---------- Passage
Only the sophisticated attacks in the United States on Sept. 11, 2001, using four hijacked aircraft “required significant funding of over six figures,” the report said. Nearly 3,000 people died in the attacks, the vast majority in the collapse of the twin towers of New York's World Trade Center.

The report said UN sanctions have only had “a limited impact,” primarily because the UN Security Council has reacted to events “while al-Qaeda has shown great flexibility and adaptability in staying ahead of them.”

When have UN sanctions ever had more than a limited or ambiguous impact? The idea that Islamicism can be defeated through sanctions is as laughable as the 1930's belief that sanctions would bring Japan to heel. Time and again comfortable Westerners grossly underestimate the privations fanatics are willing to suffer and that fanatical regimes are prepared to impose on their people.

Sanctions exist to give weak nations an illusion of influence and an excuse for inaction, and to provide progressives the world over with a justification for opposing more direct American actions against terrorism and rogue states. Sadly, this leaves ordinary folks in the political center torn between alternatives they have been led to believe are equally effective. Betrayed by so many politicians and intellectuals who know better, is it any wonder so many of them are drawn to what appears to be the easier course?

Posted by Peter Burnet at August 27, 2004 2:53 PM
Comments

Sanctions worked well enough against the white South African gov't.

Apparently the key is to apply sanctions against those doing only modestly bad things, and to kill the rest.

Posted by: Michael Herdegen at August 27, 2004 10:53 PM

Also, sanctions can work if they are used against people with a conscience of sorts. The same way Ghandi's tactics could work against the British, and would have failed against a Japanese occupation.
--------------------
---------- Information supplied
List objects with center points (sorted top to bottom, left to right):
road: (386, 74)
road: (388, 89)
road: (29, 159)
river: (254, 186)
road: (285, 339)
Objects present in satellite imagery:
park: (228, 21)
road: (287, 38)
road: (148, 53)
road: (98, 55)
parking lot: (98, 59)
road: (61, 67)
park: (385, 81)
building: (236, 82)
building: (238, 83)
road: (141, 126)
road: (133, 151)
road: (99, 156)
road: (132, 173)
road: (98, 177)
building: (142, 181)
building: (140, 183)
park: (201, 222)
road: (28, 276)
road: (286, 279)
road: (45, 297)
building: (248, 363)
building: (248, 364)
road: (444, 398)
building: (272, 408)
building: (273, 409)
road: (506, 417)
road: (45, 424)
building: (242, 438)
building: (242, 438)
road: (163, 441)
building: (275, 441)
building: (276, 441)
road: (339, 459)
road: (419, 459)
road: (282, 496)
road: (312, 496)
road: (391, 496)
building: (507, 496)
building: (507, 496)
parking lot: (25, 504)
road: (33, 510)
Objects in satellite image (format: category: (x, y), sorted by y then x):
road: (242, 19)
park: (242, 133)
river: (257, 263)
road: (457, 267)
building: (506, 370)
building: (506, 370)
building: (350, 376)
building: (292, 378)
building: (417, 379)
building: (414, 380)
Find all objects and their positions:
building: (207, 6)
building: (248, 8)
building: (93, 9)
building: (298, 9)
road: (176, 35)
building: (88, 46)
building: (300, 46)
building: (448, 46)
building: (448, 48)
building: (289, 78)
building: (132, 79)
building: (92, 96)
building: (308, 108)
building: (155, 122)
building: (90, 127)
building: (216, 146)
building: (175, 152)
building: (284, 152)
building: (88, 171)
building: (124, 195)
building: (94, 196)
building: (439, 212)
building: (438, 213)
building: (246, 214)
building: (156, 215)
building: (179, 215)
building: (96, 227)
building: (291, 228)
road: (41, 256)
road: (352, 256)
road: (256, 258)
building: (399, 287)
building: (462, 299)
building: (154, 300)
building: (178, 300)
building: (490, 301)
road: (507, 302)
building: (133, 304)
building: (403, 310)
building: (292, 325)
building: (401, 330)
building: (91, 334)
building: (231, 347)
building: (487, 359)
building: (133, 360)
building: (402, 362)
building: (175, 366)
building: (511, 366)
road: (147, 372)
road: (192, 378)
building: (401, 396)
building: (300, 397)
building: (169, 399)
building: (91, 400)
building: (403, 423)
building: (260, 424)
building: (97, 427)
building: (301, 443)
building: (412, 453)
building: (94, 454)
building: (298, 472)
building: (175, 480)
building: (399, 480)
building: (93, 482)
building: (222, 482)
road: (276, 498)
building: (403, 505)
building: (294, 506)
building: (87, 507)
--------------------
_Set task_:
Reproduce the passage of the sanctions post above word for word, starting at "The report said UN" and ending at "on their people.".

_Right answer_:
The report said UN sanctions have only had “a limited impact,” primarily because the UN Security Council has reacted to events “while al-Qaeda has shown great flexibility and adaptability in staying ahead of them.”

When have UN sanctions ever had more than a limited or ambiguous impact? The idea that Islamicism can be defeated through sanctions is as laughable as the 1930's belief that sanctions would bring Japan to heel. Time and again comfortable Westerners grossly underestimate the privations fanatics are willing to suffer and that fanatical regimes are prepared to impose on their people.